Está custando caro para o consumidor de energia um jogo de empurra do governo e dos órgãos reguladores para definir o destino de um grupo de térmicas a gás. Dez usinas não cumpriram contratos de energia, mas tentam amenizar as penalidades —e até seguir operando— com preços altos para a conta de luz.

Os valores dessa pendência estão detalhados no mais completo levantamento sobre o tema, realizado pela Abrace (Associação Brasileira dos Grandes Consumidores de Energia e Consumidores Livres).

Torres de energia da estação transformadora em São Paulo; projetos térmicos elevam custo da energia. - Eduardo Knapp/Folhapress

A entidade mostra que está suspensa a cobrança de R$ 13 bilhões em multas e penalidades. Esse valor, que já poderia ter sido revertido para a tarifa de energia, levaria a uma redução de 5,2%, em média, na conta de luz. Há também um grupo de térmicas operando mesmo depois de descumprirem os contratos, e os consumidores de energia já pagaram R$ 1,2 bilhão na tarifa por esse serviço.
-.-.-
> _Detalhes da tarefa_
No trecho sobre as térmicas a gás, edite tudo desde "Está custando caro" até "e Consumidores Livres).", trocando "usinas" por "centrais". Baseie-se somente no trecho.

Entradas de dados salvas:
-.-.-
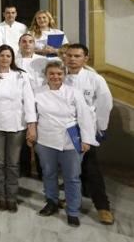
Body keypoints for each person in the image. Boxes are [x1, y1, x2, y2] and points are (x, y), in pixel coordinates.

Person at [29, 61, 97, 227]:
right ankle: (51, 201)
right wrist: (31, 134)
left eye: (59, 74)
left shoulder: (74, 93)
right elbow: (32, 115)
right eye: (51, 73)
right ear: (46, 75)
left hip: (70, 140)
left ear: (64, 75)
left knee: (72, 177)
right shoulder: (37, 93)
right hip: (45, 140)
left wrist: (87, 139)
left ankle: (73, 211)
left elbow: (84, 116)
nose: (55, 77)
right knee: (49, 173)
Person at [63, 44, 115, 224]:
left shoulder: (95, 79)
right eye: (69, 55)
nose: (72, 59)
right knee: (71, 169)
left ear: (86, 58)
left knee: (91, 169)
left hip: (86, 130)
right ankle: (73, 200)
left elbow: (105, 103)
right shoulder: (60, 77)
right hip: (65, 130)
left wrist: (101, 127)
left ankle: (103, 207)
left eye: (77, 56)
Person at [0, 45, 36, 212]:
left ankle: (12, 196)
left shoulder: (21, 75)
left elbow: (29, 100)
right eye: (1, 55)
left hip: (16, 125)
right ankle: (0, 196)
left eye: (8, 56)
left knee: (13, 164)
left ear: (12, 58)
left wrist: (31, 125)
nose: (5, 59)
-.-.-
> _Resultado do exercício_
Está custando caro para o consumidor de energia um jogo de empurra do governo e dos órgãos reguladores para definir o destino de um grupo de térmicas a gás. Dez centrais não cumpriram contratos de energia, mas tentam amenizar as penalidades —e até seguir operando— com preços altos para a conta de luz.

Os valores dessa pendência estão detalhados no mais completo levantamento sobre o tema, realizado pela Abrace (Associação Brasileira dos Grandes Consumidores de Energia e Consumidores Livres).